Mr. Crockett looks forward to doing his part to ensure that the Village remains such a wonderful place to live.

David L. Winstead, Board Member

Mr. David L. Winstead and his wife, Page, have lived in the Village for twenty-four years. They are the proud parents of three children: a son living in New York City, a daughter at Middlebury College and a daughter at University of Pennsylvania School of Veterinary Medicine. Mr. Winstead previously served as Board Secretary from l987 to l989.

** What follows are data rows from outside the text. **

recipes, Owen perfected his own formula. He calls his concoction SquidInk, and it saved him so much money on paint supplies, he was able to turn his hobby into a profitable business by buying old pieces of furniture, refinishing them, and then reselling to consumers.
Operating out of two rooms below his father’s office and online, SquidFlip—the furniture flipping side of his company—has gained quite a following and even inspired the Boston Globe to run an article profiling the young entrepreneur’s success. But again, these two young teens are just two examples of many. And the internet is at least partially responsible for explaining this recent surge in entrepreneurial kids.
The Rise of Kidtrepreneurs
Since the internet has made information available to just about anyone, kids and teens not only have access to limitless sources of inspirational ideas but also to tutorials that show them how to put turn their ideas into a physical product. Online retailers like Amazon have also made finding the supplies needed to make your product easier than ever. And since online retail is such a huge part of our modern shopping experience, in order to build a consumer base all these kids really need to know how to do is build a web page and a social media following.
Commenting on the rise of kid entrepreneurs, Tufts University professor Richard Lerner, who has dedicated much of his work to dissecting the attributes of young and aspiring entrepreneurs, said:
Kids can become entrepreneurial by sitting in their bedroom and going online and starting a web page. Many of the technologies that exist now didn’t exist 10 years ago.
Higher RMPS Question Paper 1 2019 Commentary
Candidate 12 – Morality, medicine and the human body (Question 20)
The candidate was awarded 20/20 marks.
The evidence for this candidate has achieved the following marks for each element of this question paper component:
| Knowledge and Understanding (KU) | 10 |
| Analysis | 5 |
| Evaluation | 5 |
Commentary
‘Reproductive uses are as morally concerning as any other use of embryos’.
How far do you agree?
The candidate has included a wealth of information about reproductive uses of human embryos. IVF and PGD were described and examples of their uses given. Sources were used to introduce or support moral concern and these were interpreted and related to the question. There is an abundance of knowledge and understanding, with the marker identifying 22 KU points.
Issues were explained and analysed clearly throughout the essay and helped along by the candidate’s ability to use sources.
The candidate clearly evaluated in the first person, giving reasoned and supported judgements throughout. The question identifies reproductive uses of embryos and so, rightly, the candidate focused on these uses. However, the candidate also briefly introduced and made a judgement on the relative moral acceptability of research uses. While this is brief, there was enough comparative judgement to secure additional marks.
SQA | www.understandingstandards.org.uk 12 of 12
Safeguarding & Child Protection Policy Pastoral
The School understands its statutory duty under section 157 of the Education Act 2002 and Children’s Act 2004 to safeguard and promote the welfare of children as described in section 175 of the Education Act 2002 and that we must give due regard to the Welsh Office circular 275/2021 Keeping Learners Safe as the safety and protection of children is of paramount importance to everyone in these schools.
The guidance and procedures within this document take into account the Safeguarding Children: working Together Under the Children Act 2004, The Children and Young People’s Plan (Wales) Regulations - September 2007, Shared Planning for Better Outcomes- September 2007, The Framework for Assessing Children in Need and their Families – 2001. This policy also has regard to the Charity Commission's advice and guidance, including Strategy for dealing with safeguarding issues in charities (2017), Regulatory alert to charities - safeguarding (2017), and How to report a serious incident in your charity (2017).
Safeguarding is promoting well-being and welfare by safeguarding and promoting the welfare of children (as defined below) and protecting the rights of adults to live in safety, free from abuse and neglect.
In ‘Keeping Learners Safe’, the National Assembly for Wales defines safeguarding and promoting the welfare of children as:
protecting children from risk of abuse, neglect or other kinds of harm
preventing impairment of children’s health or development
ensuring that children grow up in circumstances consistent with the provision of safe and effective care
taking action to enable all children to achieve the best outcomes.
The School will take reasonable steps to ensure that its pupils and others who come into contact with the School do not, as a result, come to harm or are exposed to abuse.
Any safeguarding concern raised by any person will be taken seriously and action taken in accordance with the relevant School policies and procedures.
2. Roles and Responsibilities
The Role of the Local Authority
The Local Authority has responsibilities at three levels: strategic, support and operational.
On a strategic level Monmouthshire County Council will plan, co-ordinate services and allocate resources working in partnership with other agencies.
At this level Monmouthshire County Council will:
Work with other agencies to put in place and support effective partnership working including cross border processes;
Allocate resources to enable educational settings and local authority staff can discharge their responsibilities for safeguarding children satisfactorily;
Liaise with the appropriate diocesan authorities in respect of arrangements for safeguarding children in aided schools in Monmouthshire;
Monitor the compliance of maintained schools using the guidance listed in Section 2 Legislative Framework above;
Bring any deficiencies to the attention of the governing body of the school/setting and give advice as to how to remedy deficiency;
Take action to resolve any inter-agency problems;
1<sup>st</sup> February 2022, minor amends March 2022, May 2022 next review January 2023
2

Mr. Winstead is an attorney with the law firm of Ballard Spahr LLP, where he practices in the areas of real estate, transportation, public-private partnerships and legislative/regulatory matters. From 2005-2008, he served as Public Buildings Commissioner of the United States, and from 1995-1999 as Secretary of Transportation for the State of Maryland. He has also served as Vice Chairman of Montgomery County's Board of Social Services, and in 2002, as Chairman of the Federal Commission to Ensure Consumer Information in the Airline Industry.

 

As a member of the Chevy Chase Village Board of Managers, Mr. Winstead's expertise in real estate and transportation matters, as well as his experience with the officials and governance in both Montgomery County and the State of Maryland provides an important perspective to Board deliberations. During this current term, he has assisted in numerous transportation, development and traffic issues, as well as state assistance with enhancements along Connecticut Avenue and Brookville Road.